SOME popular bars in Chinese cities have only a sofa, a few tables, and many boxes of tissues. These are known as cry bars, where customers can sit and weep for about $6 per hour.
The bars provide onions and red peppers for those who need help bursting into tears. Bartenders play sad music and dolls are available for customers to throw around or beat while they vent their anger at a broken relationships.
The bars are for people who have found life so desperate, so morally and spiritually confusing that they often wanted to cry, but didn’t know when or where it would be appropriate to do so.
This could be China’s answer to Prozac and expensive psycho-therapy.
The cry bars are perhaps bringing temporary relief to the afflicted, but it won’t solve the problems of a spiritually confused age.
Some things about human nature are universal. When good things happen, we are in heaven; when bad things happen, we are in hell. The fragmentary nature of our experience shatters us into fragments. One minute the world is full of light, then suddenly it is full of dark. No wonder we want to cry.
Martin Luther King said there was so much frustration in the world because we have relied on gods rather than God. We have genuflected before the god of science, only to find that it has given us the atomic bomb, producing fears and anxieties that science can never mitigate. We have worshipped the god of pleasure, only to discover that thrills play out and sensations are short lived.
We have bowed before the god of money, only to learn that there are such things as love and friendship that money cannot buy, and that in a world of recessions, stock market crashes and bad business investments, money is a rather uncertain deity. We need help but, for most, spirituality has an otherworldly ring to it, calling to mind eccentric monks who forsake the world, take vows of poverty and isolate themselves in monasteries.
What about the rest of us?
What about those of us who live in the city, have a wife or husband, three children, two cats and a washing machine that has stopped working? What about those of us who are single, work 60 to 70 hours a week, have parents who wonder why we’re not married, and have friends who make much more money than we do?

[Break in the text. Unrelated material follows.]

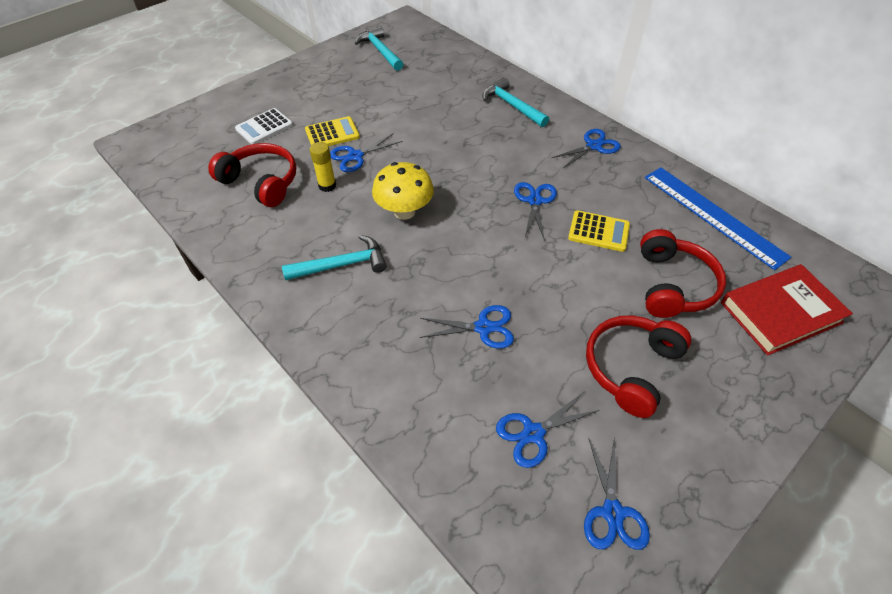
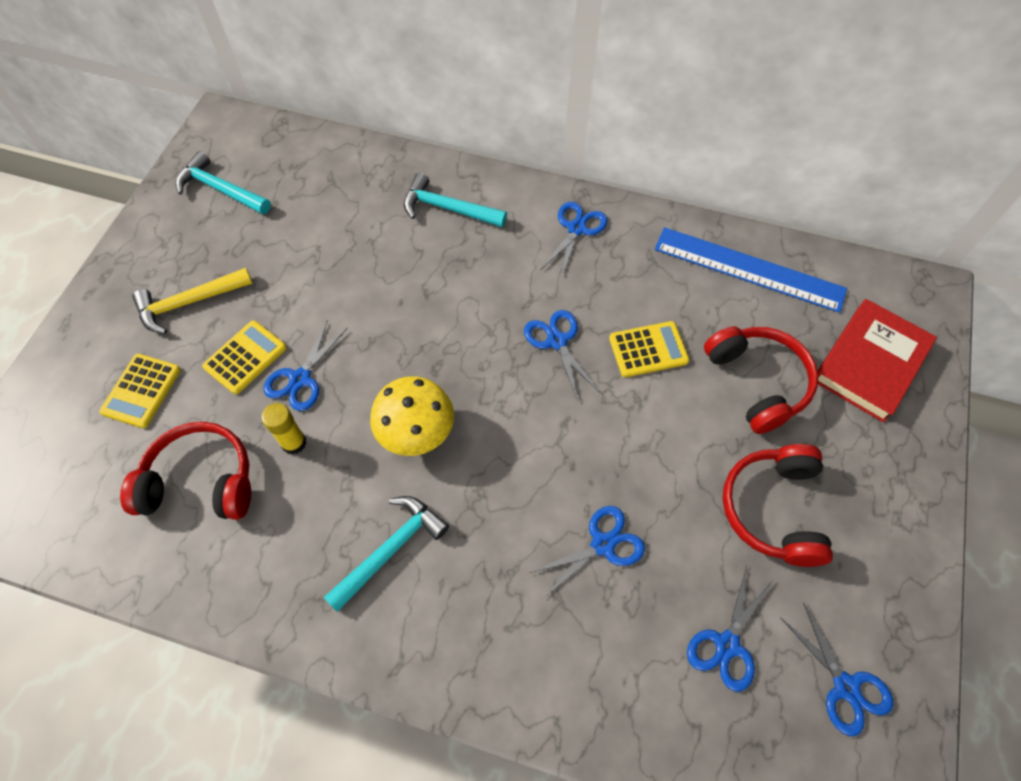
camera: 30 degrees left, 10 degrees up
white calculator [235,108,293,144] -> yellow calculator [99,354,181,428]
none -> yellow hammer [132,268,253,334]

What about those of us who are divorced, still trying to heal from the scars of rejection, trying to cope with the single?parenting of children who don’t understand why this has happened to them?
Is there spirituality for the rest of us who are not secluded in a monastery, who don’t have it all together and probably never will?
I once asked a pastor friend from Sri Lanka, who has presided over amazing healing meetings across the world, why such miracle happenings seem more common in poorer nations. “I think one reason is that the poor and less educated do not intellectualise their faith,” he said. “They merely accept that they are loved by God and expect the best from Him. They do not talk about what they do not have, but rather what they do have. And because of that, they are open to accept when the normal order of things falls away and a truly miraculous event occurs.”
French scientist and mystic Teilhard de Chardin said our lives would change when we realised we were not human beings having a spiritual experience, but spiritual beings having a human experience.